This is the fourth chapter of the tutorial series: Implement a RecSys.
- Chapter 1: Introduction and Project Overview
- Chapter 2: Understanding the Data and Feature Engineering
- Chapter 3: Negative Sampling
- Chapter 4: Offline Evaluation, MLflow Experiment Tracking, and Baseline Implementation
- Chapter 5: Design Session-based Recommendation System
- Chapter 6: Preparing for Serving
- Chapter 7: Building the API Layer
Introduction
In Chapter 3, inspired by how Word2Vec cleverly samples out-of-context words to train its language model, we implemented our own popularity-based sampling strategy to generate negative samples for our training dataset. Now we’re ready to tackle one of the most critical aspects of any ML project: evaluation.
We will discuss building our evaluation framework, setting up MLflow for experiment tracking, and implementing a popularity-based baseline model to illustrate the end-to-end process.
Keep in mind that a solid measuring foundation provides the groundwork for systematic model development—you’ll use these tools throughout all your different attempts at improving the model performance.
All code for this chapter is available in the notebooks/010-baseline-popular.ipynb
file and the src/eval/
directory in the project repository.
The Challenges of Evaluation in Recommendation Systems
Recommendation systems are often regarded as being tricky to model and evaluate. Unlike in problems where ground truth is straightforward, in RecSys there is often a difference between what we call “labels” and the target user behavior. Eventually our goal is to find relevant items that user likes at any given time. But not always in our historical data we can observe that “like” behavior. Noises like misclick, another person borrowing the user’s device, or robot browsing can make it harder for the model to learn and for us to understand its true performance.
You train a model and have it produce a new set of item suggestions for a particular user. In the ideal scenario we want to collect that user’s actual behavior when he sees this list at the current moment. The right context is important because it affects your intentions and interests. In general I’m interested in gaming videos on Youtube, but during bed time I often want to watch people telling stories about lives of the wild animals.
This kind of messing with time is common when doing science. There are controlled experiments, right? Why don’t just run online experiment for any idea we have?

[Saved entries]
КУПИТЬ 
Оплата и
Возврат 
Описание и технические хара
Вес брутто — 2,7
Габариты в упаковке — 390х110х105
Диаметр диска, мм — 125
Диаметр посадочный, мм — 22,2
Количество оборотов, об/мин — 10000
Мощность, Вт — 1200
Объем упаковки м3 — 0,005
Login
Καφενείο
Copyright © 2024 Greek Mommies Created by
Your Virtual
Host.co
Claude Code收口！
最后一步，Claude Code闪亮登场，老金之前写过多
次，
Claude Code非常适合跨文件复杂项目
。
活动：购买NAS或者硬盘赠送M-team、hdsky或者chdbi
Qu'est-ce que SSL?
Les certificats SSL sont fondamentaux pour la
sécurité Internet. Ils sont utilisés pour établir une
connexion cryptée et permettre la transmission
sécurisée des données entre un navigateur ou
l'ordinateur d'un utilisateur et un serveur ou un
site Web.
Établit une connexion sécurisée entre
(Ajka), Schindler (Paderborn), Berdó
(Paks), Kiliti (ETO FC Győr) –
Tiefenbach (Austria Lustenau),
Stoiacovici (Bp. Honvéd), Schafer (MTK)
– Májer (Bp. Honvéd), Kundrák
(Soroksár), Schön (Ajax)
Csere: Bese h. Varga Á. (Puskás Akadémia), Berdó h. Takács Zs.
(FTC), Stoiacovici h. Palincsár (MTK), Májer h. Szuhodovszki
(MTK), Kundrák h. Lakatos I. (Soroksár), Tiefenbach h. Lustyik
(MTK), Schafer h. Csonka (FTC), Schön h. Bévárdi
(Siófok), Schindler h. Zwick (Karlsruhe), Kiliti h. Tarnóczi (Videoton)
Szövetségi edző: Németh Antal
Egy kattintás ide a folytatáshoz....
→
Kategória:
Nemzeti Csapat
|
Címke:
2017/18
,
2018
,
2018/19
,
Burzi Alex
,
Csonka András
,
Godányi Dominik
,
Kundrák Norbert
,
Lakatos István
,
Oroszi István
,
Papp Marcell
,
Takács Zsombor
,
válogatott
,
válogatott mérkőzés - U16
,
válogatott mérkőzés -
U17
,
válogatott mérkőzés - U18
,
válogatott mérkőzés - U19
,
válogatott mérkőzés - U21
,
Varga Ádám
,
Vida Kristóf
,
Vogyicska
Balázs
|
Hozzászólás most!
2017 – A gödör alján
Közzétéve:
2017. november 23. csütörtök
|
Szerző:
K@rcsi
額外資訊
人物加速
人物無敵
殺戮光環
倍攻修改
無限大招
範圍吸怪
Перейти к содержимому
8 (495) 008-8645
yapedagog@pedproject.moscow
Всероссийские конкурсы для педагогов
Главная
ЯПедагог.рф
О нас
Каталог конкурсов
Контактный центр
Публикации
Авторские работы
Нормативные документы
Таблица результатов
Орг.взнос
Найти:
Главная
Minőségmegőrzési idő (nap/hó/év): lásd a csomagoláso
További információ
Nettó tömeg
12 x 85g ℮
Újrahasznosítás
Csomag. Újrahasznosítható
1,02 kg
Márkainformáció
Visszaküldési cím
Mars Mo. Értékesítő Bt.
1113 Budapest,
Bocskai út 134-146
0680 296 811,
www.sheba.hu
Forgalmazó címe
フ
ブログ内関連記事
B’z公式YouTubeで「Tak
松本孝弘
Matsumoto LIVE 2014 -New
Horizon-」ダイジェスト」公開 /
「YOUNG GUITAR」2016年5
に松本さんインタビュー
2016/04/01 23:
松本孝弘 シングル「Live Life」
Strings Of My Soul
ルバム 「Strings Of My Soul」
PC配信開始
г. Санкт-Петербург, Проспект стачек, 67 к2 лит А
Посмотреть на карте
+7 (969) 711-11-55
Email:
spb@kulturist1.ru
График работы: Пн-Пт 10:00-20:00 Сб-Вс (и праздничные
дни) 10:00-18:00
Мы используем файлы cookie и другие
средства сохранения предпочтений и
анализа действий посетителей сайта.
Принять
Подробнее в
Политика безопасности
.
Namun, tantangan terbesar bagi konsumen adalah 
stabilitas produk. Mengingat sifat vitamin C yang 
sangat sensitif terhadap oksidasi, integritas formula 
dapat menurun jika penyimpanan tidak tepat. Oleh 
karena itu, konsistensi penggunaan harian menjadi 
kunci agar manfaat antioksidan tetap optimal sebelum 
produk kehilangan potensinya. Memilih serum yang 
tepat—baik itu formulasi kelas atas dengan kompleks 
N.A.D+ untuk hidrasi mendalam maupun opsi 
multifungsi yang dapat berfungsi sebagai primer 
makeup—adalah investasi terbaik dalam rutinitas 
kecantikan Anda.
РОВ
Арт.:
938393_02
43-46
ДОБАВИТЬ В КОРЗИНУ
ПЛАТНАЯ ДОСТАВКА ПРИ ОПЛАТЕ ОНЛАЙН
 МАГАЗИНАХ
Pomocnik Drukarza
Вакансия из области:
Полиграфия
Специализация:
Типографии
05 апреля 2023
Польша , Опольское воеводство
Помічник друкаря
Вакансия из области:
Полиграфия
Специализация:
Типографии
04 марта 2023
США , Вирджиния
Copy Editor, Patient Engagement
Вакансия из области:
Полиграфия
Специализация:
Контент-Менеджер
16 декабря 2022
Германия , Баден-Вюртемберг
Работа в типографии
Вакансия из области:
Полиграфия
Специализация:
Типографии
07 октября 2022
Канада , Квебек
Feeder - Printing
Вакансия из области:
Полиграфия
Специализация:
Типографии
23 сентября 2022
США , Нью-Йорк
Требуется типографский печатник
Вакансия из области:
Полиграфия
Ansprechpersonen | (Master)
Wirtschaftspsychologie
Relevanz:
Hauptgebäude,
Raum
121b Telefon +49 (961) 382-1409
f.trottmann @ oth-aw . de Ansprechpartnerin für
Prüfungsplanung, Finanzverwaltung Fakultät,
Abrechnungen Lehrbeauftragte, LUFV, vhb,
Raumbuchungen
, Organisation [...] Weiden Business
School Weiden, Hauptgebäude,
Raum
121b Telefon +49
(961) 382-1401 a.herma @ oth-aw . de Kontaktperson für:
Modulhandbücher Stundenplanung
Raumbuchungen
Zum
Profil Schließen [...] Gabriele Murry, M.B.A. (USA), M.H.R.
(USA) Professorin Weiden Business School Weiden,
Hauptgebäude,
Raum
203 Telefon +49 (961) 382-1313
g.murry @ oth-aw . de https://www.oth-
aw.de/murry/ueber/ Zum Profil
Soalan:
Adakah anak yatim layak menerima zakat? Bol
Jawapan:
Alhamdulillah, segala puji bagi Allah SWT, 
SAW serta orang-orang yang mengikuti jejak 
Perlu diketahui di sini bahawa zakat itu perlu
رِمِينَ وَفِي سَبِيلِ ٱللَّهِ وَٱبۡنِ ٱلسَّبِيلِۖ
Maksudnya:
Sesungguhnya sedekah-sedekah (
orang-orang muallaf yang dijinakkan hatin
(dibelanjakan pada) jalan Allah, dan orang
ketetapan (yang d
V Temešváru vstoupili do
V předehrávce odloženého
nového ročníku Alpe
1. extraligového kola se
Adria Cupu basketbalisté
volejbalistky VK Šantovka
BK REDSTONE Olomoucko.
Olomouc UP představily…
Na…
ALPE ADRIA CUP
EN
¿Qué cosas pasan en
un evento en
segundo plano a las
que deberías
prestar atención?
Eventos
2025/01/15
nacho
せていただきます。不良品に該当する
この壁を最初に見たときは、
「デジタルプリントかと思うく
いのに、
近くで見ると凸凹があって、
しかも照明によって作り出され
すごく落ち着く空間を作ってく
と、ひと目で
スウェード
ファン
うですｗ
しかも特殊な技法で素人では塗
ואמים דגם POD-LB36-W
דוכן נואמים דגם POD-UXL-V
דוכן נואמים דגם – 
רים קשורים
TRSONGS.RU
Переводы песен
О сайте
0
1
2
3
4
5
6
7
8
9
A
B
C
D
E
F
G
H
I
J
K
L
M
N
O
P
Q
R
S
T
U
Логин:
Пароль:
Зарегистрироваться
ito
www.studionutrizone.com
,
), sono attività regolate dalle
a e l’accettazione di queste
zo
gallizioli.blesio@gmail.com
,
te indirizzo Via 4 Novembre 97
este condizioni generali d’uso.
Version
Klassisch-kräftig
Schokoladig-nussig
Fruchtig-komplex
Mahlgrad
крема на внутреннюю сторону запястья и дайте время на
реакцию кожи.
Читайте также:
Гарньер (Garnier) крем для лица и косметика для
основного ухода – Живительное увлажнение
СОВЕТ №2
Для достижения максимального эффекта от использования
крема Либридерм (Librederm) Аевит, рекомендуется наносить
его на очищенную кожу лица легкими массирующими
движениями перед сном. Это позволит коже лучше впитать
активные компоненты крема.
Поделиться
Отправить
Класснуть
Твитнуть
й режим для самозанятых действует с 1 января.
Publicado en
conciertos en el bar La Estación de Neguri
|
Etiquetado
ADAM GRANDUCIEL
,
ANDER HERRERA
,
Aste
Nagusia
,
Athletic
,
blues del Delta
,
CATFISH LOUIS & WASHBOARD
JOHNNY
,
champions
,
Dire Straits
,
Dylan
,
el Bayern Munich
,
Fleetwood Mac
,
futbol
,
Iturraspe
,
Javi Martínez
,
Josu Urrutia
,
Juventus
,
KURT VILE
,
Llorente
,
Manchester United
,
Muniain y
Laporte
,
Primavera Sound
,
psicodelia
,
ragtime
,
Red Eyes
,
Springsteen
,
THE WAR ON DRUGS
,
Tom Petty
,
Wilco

• [Tasks to complete]
(1) Set down the passage of the RecSys evaluation chapter above, starting with "- Chapter 1: Introduction" and going on through "the end-to-end process.".
(2) Supply the next part of the RecSys evaluation chapter, carrying on after its last sentence.

• [Results for each task]
(1)
- Chapter 1: Introduction and Project Overview
- Chapter 2: Understanding the Data and Feature Engineering
- Chapter 3: Negative Sampling
- Chapter 4: Offline Evaluation, MLflow Experiment Tracking, and Baseline Implementation
- Chapter 5: Design Session-based Recommendation System
- Chapter 6: Preparing for Serving
- Chapter 7: Building the API Layer
Introduction
In Chapter 3, inspired by how Word2Vec cleverly samples out-of-context words to train its language model, we implemented our own popularity-based sampling strategy to generate negative samples for our training dataset. Now we’re ready to tackle one of the most critical aspects of any ML project: evaluation.
We will discuss building our evaluation framework, setting up MLflow for experiment tracking, and implementing a popularity-based baseline model to illustrate the end-to-end process.

(2)
IMHO, it’s not feasible to do so, because they are typically expensive and slow. Methods like A/B tests in general require real users, real traffic, and real time to see if your changes work. So to iterate quickly on your backlog of a dozen of different ideas, we don’t really have any other choices rather than resorting to offline evaluation as our development tool. That assumes, of course, that getting scores on old data actually points you towards better real-world models.
Beyond this counterfactual challenge, recommendation systems need to provide answers for (1) implicit feedback where users rarely provide explicit ratings, (2) ranking quality as user may only see a few items up top, (3) personalization where a perfect recommendation for one user might be terrible for another, and (4) temporal dynamics where user preferences evolve over time. In short, recommendations involve nuanced concepts of relevance, satisfaction, and utility that resist simple measurement.
To address these challenges, we need a comprehensive evaluation framework that can measure multiple aspects of recommendation quality. For the scope of this tutorial, we would be focusing on measuring both the ranking and the classification effectiveness of the recommendations, while leaving the problem of counterfactual evaluation for a future post perhaps1.
All in all, we’ll focus on offline evaluation because it lets us iterate fast. But the important message worths repeating—the real test happens when your recommendations meet actual users.
Evaluation Metrics for Recommendation Systems
When deploying a new recommendation model, we often want to see how many more clicks and purchases we get. In business terms, we formally define them as Click-Through Rate (CTR) and Conversion Rate (CVR). As discussed above, offline evaluation does not have access to those metrics, but somehow they need to perform well on these matters online. Therefore, we use “proxy” metrics to evaluate the effectiveness of our model when it’s still in development.
There are plenty of great posts diving into the details of these proxies so I would just briefly mention some of them here.
Ranking Metrics
- Precision@K: What fraction of top-K recommendations are relevant?
- Recall@K: What fraction of relevant items appear in top-K recommendations?
- NDCG@K: Normalized Discounted Cumulative Gain—rewards relevant items appearing higher in the ranking
Diversity Metrics
- Personalization: Measures how different recommendations are across users (higher is better)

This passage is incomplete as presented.